** Opening DATA SECTION block **
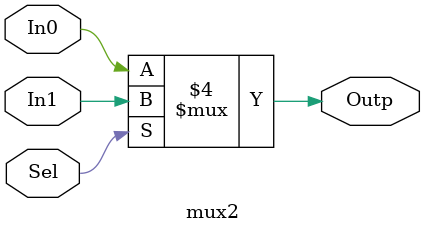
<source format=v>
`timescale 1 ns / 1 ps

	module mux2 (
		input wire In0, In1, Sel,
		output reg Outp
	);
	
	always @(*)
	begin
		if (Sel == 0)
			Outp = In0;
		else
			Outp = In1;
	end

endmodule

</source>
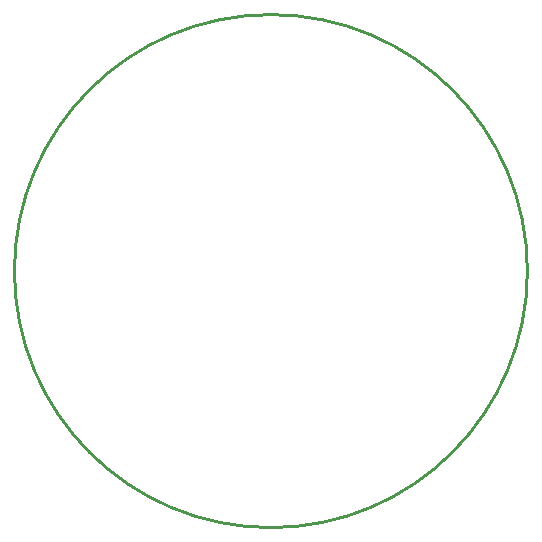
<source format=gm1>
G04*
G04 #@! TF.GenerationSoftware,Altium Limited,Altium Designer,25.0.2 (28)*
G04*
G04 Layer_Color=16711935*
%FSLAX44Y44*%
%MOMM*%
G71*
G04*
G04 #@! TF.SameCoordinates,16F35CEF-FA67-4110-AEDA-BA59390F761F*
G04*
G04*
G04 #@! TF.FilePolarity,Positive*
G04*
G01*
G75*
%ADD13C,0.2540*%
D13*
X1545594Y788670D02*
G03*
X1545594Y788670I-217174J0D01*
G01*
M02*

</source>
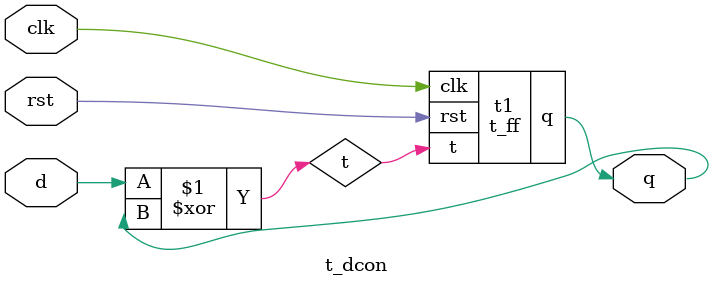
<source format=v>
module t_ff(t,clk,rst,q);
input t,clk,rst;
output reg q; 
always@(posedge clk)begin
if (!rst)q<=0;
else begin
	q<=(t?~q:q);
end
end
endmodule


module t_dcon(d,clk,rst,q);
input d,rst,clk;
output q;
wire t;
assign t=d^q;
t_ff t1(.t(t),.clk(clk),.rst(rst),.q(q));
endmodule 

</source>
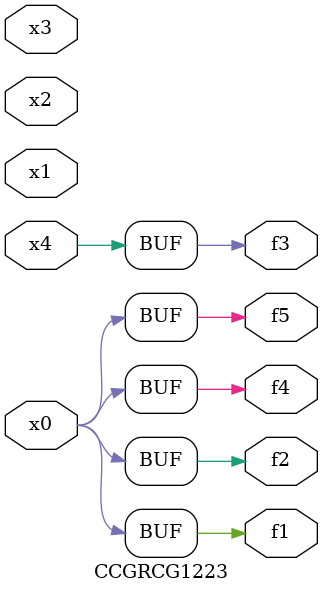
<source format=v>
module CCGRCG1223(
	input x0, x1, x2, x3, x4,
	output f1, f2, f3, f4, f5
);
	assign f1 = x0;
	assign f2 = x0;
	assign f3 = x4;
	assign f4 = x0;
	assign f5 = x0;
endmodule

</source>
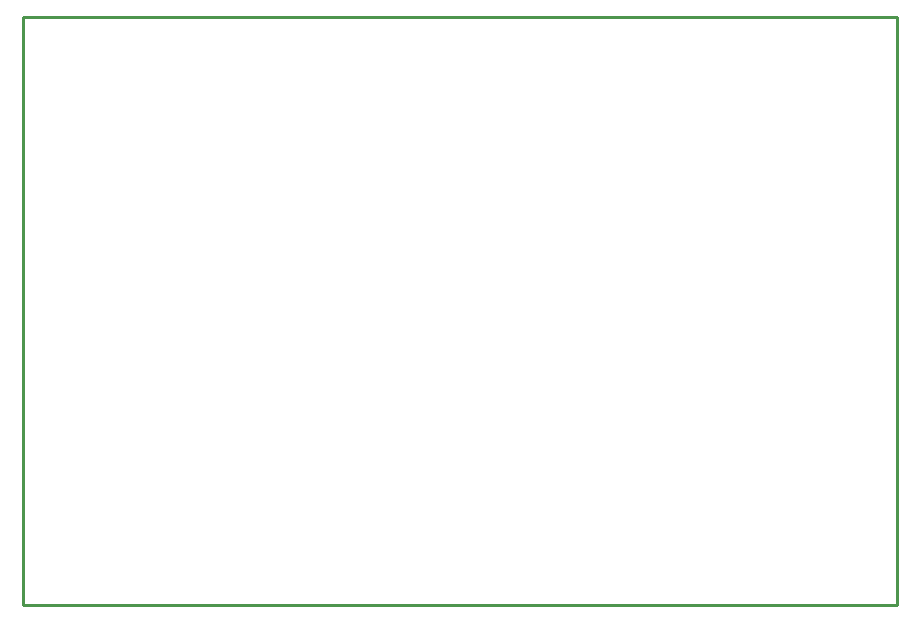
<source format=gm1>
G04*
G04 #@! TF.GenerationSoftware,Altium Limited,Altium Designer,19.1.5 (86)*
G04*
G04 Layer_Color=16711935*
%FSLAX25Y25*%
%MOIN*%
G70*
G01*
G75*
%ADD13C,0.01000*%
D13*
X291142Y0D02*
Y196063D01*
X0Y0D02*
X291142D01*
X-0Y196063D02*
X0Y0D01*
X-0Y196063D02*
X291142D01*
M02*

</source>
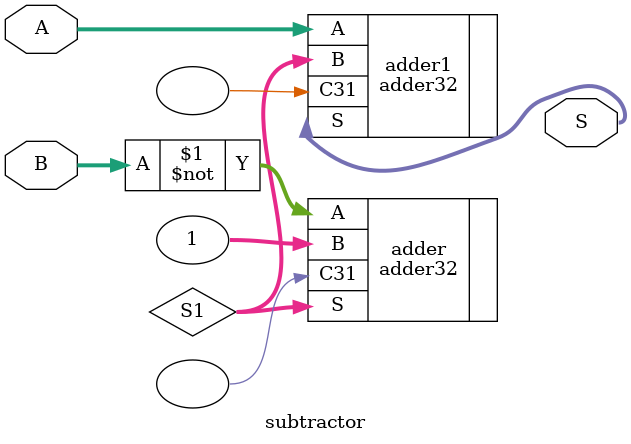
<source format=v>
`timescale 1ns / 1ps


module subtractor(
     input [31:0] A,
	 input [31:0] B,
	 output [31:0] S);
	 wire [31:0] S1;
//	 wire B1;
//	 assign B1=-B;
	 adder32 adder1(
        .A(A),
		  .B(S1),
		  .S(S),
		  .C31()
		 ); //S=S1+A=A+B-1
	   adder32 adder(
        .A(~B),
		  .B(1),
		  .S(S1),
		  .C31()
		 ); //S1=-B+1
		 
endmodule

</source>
** Closing DATA SECTION block **
### WORK TO COMPLETE
Starting at the line that contains "always @(*)", write out every line through the end of the entries, both ends included, without any pictures.

### RESPONSE AREA
	always @(*)
	begin
		if (Sel == 0)
			Outp = In0;
		else
			Outp = In1;
	end

endmodule

</source>
<source format=gm1>
G04*
G04 #@! TF.GenerationSoftware,Altium Limited,Altium Designer,25.0.2 (28)*
G04*
G04 Layer_Color=16711935*
%FSLAX44Y44*%
%MOMM*%
G71*
G04*
G04 #@! TF.SameCoordinates,16F35CEF-FA67-4110-AEDA-BA59390F761F*
G04*
G04*
G04 #@! TF.FilePolarity,Positive*
G04*
G01*
G75*
%ADD13C,0.2540*%
D13*
X1545594Y788670D02*
G03*
X1545594Y788670I-217174J0D01*
G01*
M02*

</source>
<source format=v>
module t_ff(t,clk,rst,q);
input t,clk,rst;
output reg q; 
always@(posedge clk)begin
if (!rst)q<=0;
else begin
	q<=(t?~q:q);
end
end
endmodule


module t_dcon(d,clk,rst,q);
input d,rst,clk;
output q;
wire t;
assign t=d^q;
t_ff t1(.t(t),.clk(clk),.rst(rst),.q(q));
endmodule 

</source>
<source format=v>
module CCGRCG1223(
	input x0, x1, x2, x3, x4,
	output f1, f2, f3, f4, f5
);
	assign f1 = x0;
	assign f2 = x0;
	assign f3 = x4;
	assign f4 = x0;
	assign f5 = x0;
endmodule

</source>
<source format=gm1>
G04*
G04 #@! TF.GenerationSoftware,Altium Limited,Altium Designer,19.1.5 (86)*
G04*
G04 Layer_Color=16711935*
%FSLAX25Y25*%
%MOIN*%
G70*
G01*
G75*
%ADD13C,0.01000*%
D13*
X291142Y0D02*
Y196063D01*
X0Y0D02*
X291142D01*
X-0Y196063D02*
X0Y0D01*
X-0Y196063D02*
X291142D01*
M02*

</source>
<source format=v>
`timescale 1ns / 1ps


module subtractor(
     input [31:0] A,
	 input [31:0] B,
	 output [31:0] S);
	 wire [31:0] S1;
//	 wire B1;
//	 assign B1=-B;
	 adder32 adder1(
        .A(A),
		  .B(S1),
		  .S(S),
		  .C31()
		 ); //S=S1+A=A+B-1
	   adder32 adder(
        .A(~B),
		  .B(1),
		  .S(S1),
		  .C31()
		 ); //S1=-B+1
		 
endmodule

</source>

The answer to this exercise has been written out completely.